言絡不以為意地笑了笑,語氣裡面帶了一分嘲弄與漫不經心,“時翊不過是時家一位庶出的公子,這些事情他插不上手,而且,也不想插手。”
時翊當時就說了,時家人既然做錯了事,就該收到懲罰,至於連累子孫後代,那隻能怪那些後代投錯了胎!
那廝骨子裡其實也是十分淡漠無情。
“至於葉家,這個還真不好說,畢竟葉家和右相之間有姻親關系,那狐貍貫來尊重右相,如果是右相開口,他未必不會手下留情。”言絡聲音依舊是清淡如水,反正那已經不是他的事情了。

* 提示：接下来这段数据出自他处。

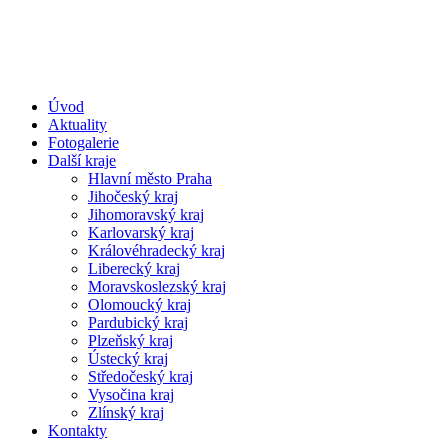
Úvod
Aktuality
Fotogalerie
Další kraje
Hlavní město Praha
Jihočeský kraj
Jihomoravský kraj
Karlovarský kraj
Královéhradecký kraj
Liberecký kraj
Moravskoslezský kraj
Olomoucký kraj
Pardubický kraj
Plzeňský kraj
Ústecký kraj
Středočeský kraj
Vysočina kraj
Zlínský kraj
Kontakty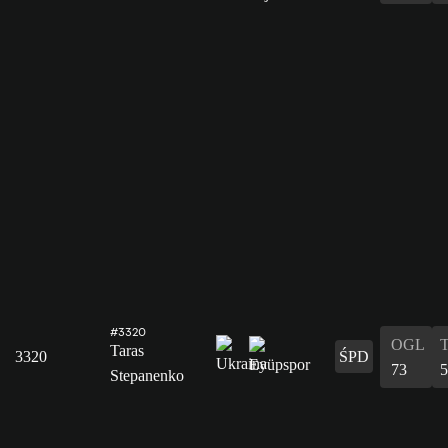
#3320
OGL
Taras
3320
ŚPD
73
5
Stepanenko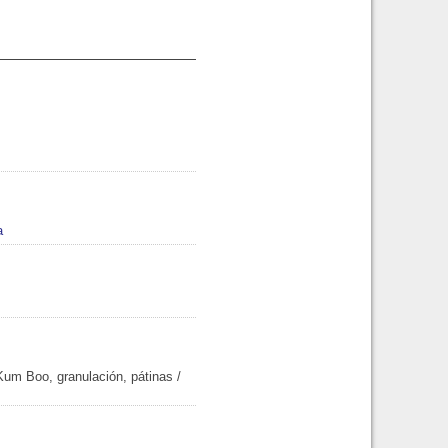
a
m Boo, granulación, pátinas
/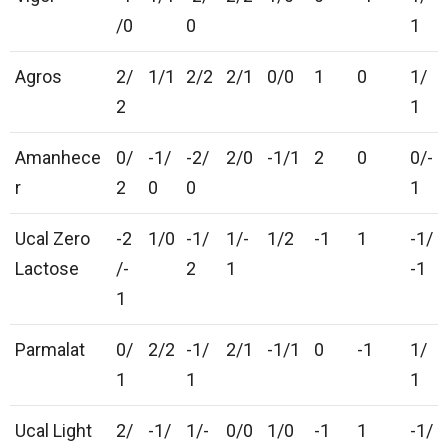
/0
0
1
Agros
2/
1/1
2/2
2/1
0/0
1
0
1/
2
1
Amanhece
0/
-1/
-2/
2/0
-1/1
2
0
0/-
r
2
0
0
1
Ucal Zero
-2
1/0
-1/
1/-
1/2
-1
1
-1/
Lactose
/-
2
1
-1
1
Parmalat
0/
2/2
-1/
2/1
-1/1
0
-1
1/
1
1
1
Ucal Light
2/
-1/
1/-
0/0
1/0
-1
1
-1/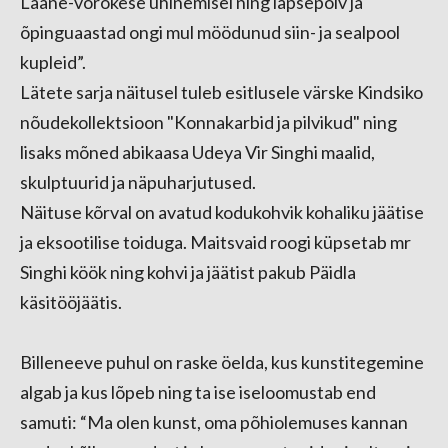
Lääne-võrokese ühinemisel ning lapsepõlv ja
õpinguaastad ongi mul möödunud siin- ja sealpool
kupleid”.
Lätete sarja näitusel tuleb esitlusele värske Kindsiko
nõudekollektsioon "Konnakarbid ja pilvikud" ning
lisaks mõned abikaasa Udeya Vir Singhi maalid,
skulptuurid ja näpuharjutused.
Näituse kõrval on avatud kodukohvik kohaliku jäätise
ja eksootilise toiduga. Maitsvaid roogi küpsetab mr
Singhi köök ning kohvi ja jäätist pakub Päidla
käsitööjäätis.
Billeneeve puhul on raske öelda, kus kunstitegemine
algab ja kus lõpeb ning ta ise iseloomustab end
samuti: “Ma olen kunst, oma põhiolemuses kannan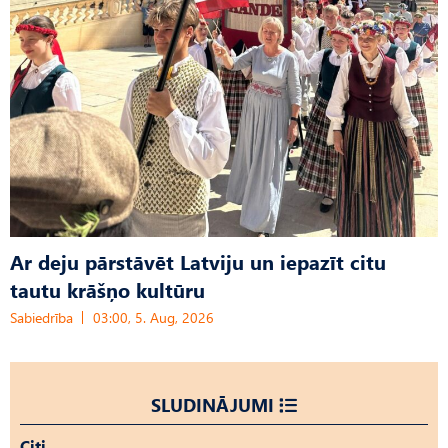
Ar deju pārstāvēt Latviju un iepazīt citu
tautu krāšņo kultūru
Sabiedrība
03:00, 5. Aug, 2026
SLUDINĀJUMI
Citi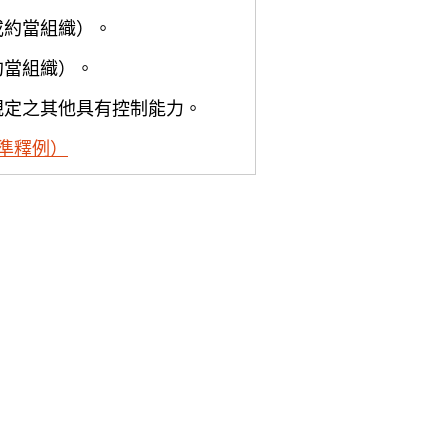
或約當組織）。
約當組織）。
規定之其他具有控制能力。
準釋例）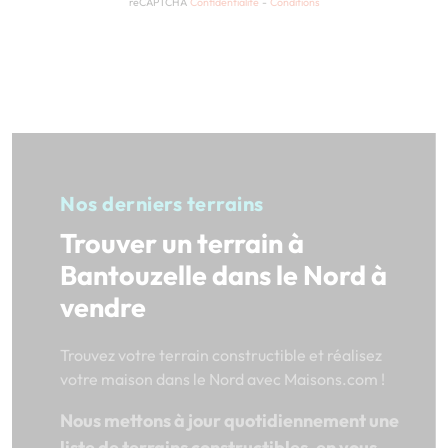
reCAPTCHA
Confidentialité
-
Conditions
Nos derniers terrains
Trouver un terrain à
Bantouzelle dans le Nord à
vendre
Trouvez votre terrain constructible et réalisez
votre maison dans le Nord avec Maisons.com !
Nous mettons à jour quotidiennement une
liste de terrains constructibles, en vous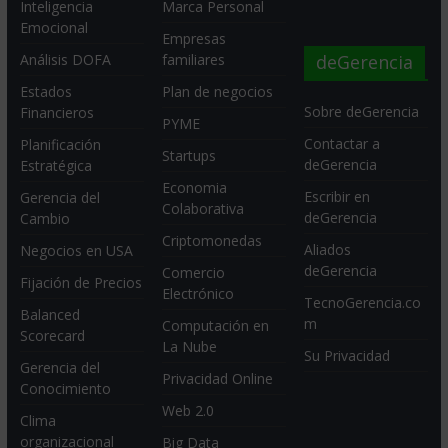
Inteligencia
Marca Personal
Emocional
Empresas
deGerencia
Análisis DOFA
familiares
Estados
Plan de negocios
Sobre deGerencia
Financieros
PYME
Contactar a
Planificación
Startups
deGerencia
Estratégica
Economia
Escribir en
Gerencia del
Colaborativa
deGerencia
Cambio
Criptomonedas
Aliados
Negocios en USA
deGerencia
Comercio
Fijación de Precios
Electrónico
TecnoGerencia.co
Balanced
m
Computación en
Scorecard
La Nube
Su Privacidad
Gerencia del
Privacidad Online
Conocimiento
Web 2.0
Clima
organizacional
Big Data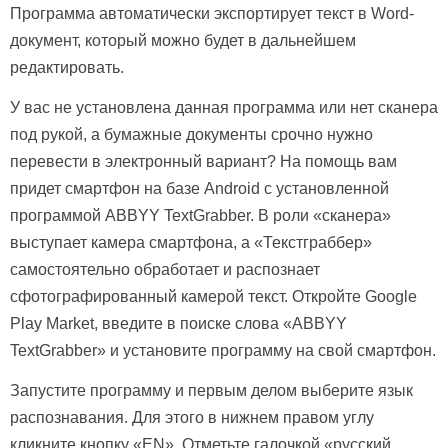
Программа автоматически экспортирует текст в Word-
документ, который можно будет в дальнейшем
редактировать.
У вас не установлена данная программа или нет сканера
под рукой, а бумажные документы срочно нужно
перевести в электронный вариант? На помощь вам
придет смартфон на базе Android с установленной
программой ABBYY TextGrabber. В роли «сканера»
выступает камера смартфона, а «Текстграббер»
самостоятельно обработает и распознает
сфотографированный камерой текст. Откройте Google
Play Market, введите в поиске слова «ABBYY
TextGrabber» и установите программу на свой смартфон.
Запустите программу и первым делом выберите язык
распознавания. Для этого в нижнем правом углу
кликните кнопку «EN». Отметьте галочкой «русский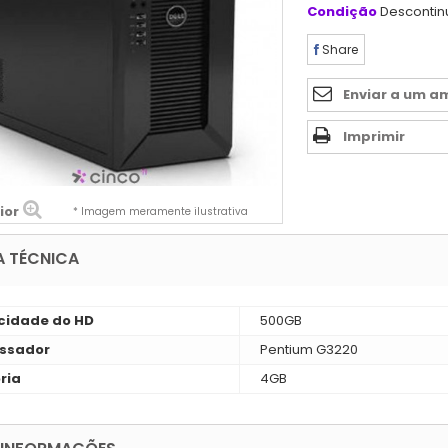
Condição
Desconti
Share
Enviar a um a
Imprimir
ior
* Imagem meramente ilustrativa
A TÉCNICA
idade do HD
500GB
ssador
Pentium G3220
ria
4GB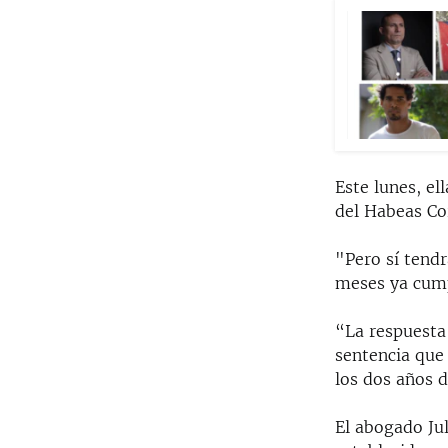
Este lunes, el
del Habeas Co
"Pero sí tend
meses ya cump
“La respuesta 
sentencia que
los dos años d
El abogado Ju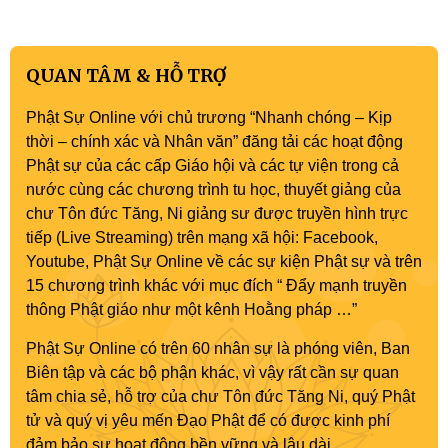
QUAN TÂM & HỖ TRỢ
Phật Sự Online với chủ trương “Nhanh chóng – Kịp
thời – chính xác và Nhân văn” đăng tải các hoạt động
Phật sự của các cấp Giáo hội và các tự viện trong cả
nước cùng các chương trình tu học, thuyết giảng của
chư Tôn đức Tăng, Ni giảng sư được truyền hình trực
tiếp (Live Streaming) trên mạng xã hội: Facebook,
Youtube, Phật Sự Online về các sự kiện Phật sự và trên
15 chương trình khác với mục đích “ Đẩy mạnh truyền
thông Phật giáo như một kênh Hoằng pháp …”
Phật Sự Online có trên 60 nhân sự là phóng viên, Ban
Biên tập và các bộ phận khác, vì vậy rất cần sự quan
tâm chia sẻ, hỗ trợ của chư Tôn đức Tăng Ni, quý Phật
tử và quý vị yêu mến Đạo Phật để có được kinh phí
đảm bảo sự hoạt động bền vững và lâu dài.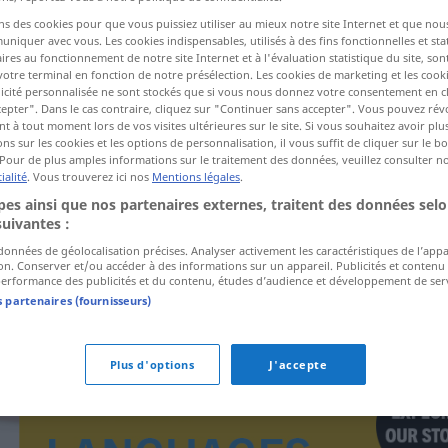
ns des cookies pour que vous puissiez utiliser au mieux notre site Internet et que nou
iquer avec vous. Les cookies indispensables, utilisés à des fins fonctionnelles et stat
ires au fonctionnement de notre site Internet et à l'évaluation statistique du site, son
ctions
votre terminal en fonction de notre présélection. Les cookies de marketing et les cookie
a traduction)
icité personnalisée ne sont stockés que si vous nous donnez votre consentement en cl
epter". Dans le cas contraire, cliquez sur "Continuer sans accepter". Vous pouvez ré
 à tout moment lors de vos visites ultérieures sur le site. Si vous souhaitez avoir plu
ns sur les cookies et les options de personnalisation, il vous suffit de cliquer sur le 
Pour de plus amples informations sur le traitement des données, veuillez consulter n
ialité
. Vous trouverez ici nos
Mentions légales
.
es ainsi que nos partenaires externes, traitent des données selo
Leuchtboje
suivantes :
 données de géolocalisation précises. Analyser activement les caractéristiques de l’app
tion. Conserver et/ou accéder à des informations sur un appareil. Publicités et contenu
erformance des publicités et du contenu, études d’audience et développement de serv
s partenaires (fournisseurs)
Plus d'options
J'accepte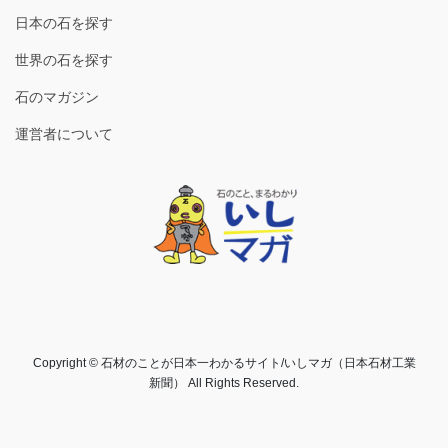
日本の石を探す
世界の石を探す
石のマガジン
運営者について
Copyright © 石材のことが日本一わかるサイト/いしマガ（日本石材工業
新聞） All Rights Reserved.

“葉絕以前看上去挺聰明一個人,這次怎麼會在這件事情上犯傻?”想到葉家,風清持神色亦是有幾分複雜。想當年她都在葉絕的手上栽過跟鬥。
言絡看著遠處淡藍色的天空,眸中神色淡了幾分,“大概是……安逸久了,就想給自己找些事情做吧!”聲音很輕很淡,聽不出什麼情緒。“其實,對於右相會不會開口求情,我也有幾分好奇。”這麼多年以來,他一直看不透那個總是一身雪衣的男子。
說他和葉疏影感情好吧,這麼多年,雖然兩人看上去相敬如賓,不過他卻總覺得兩人之間貌合神離,但是白未檀護著葉家這件事情並不作假,若是沒有白未檀的袒護,葉家這些年不過能過地如此舒心適意,只是,總有一些人心不足蛇吞象的人存在。